Posted: Aug 15, 2010 6:47 PM by Matt Stafford
Updated: Aug 16, 2010 3:07 AM
Nearly 700,000 men and women served in Operations Desert Shield and Desert Storm in the Gulf War. The Department of Veterans Affairs says nearly a quarter of them suffer from symptoms related to what they call the Gulf War Veterans' Illnesses. Veterans have experienced chronic symptoms such as fatigue, weakness, gastrointestinal problems, cognitive dysfunction, sleep disturbances, persistent headaches, skin rashes, respiratory conditions and mood changes.
Money designated for research is being set aside by the V.A.
With August marking 20 years since the beginning of Desert Shield, it's easy for some to think the V.A. should have commissioned the studies sooner. However, the two vets who served in the Gulf War conflicts tell News First 5, its better late than never.
American troops began heading to Saudi Arabia 20 years ago this August for Operation Desert Shield.
"It seems like it was just the other day," Cliff Martin, a retired Navy Veteran who was part of the first wave of Sailors and Marines to the Persian Gulf.
Since then, he and other have reminders of that time every day.

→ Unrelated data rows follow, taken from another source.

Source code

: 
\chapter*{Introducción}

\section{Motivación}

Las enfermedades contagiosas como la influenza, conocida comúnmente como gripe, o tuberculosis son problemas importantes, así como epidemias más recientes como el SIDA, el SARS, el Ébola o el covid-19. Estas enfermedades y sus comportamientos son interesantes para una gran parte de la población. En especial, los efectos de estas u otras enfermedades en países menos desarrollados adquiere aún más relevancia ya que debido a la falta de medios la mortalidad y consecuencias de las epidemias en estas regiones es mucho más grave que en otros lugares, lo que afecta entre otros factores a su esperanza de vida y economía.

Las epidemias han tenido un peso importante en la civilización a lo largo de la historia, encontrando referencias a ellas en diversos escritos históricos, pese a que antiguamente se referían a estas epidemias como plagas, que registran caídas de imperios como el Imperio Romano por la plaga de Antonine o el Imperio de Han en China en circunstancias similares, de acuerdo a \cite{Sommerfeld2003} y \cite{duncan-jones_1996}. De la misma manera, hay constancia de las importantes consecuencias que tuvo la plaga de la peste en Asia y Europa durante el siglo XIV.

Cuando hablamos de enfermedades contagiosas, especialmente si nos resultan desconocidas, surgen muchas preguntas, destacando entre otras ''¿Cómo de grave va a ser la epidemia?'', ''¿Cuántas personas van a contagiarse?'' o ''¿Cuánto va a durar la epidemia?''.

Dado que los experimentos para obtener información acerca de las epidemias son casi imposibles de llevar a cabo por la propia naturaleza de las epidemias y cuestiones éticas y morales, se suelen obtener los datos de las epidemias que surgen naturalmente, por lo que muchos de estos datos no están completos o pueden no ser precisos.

Martin has had a sleep disorder. A co-worker of Martin's, retired Air Force and Gulf War Veteran Anthony McCloskey, has had several problems. All of their issues fall under the Gulf War Veterans' Illnesses that Veterans Affairs is paying to 2.8 million dollars to research.
"They had no idea of the long term effects that that they're going to have on Soldiers, Sailors, Airmen and Marines," Martin says. "They're still discovering it." Both Martin and McCloskey have a lot of friends who served at the same time dealing with similar things.
"Either the same symptoms or a lot more severe symptoms," says McCloskey.
Both also say they've had trouble getting claims through with the V.A. in the past.
"I though maybe they had forgotten about us for a long time," says McCloskey.
"There's a log jam right now with everyone filing for disability," Martin adds.
With current military operations overseas, expectations are that case load for the V.A. will increase. That concerns veterans like Martin and McCloskey, they've been seeking help for problems they've had for years.
Acknowledgement that the V.A. plans to help is good news for them.
"It's still a long ways off but it's getting there," explains McCloskey.
"They're a little late," says Martin, "but you know what it's better late than never."
Even if it's overdue, the possible progress keeps them optimistic.
The first $700,000 dollars in research money begins getting used October 1st.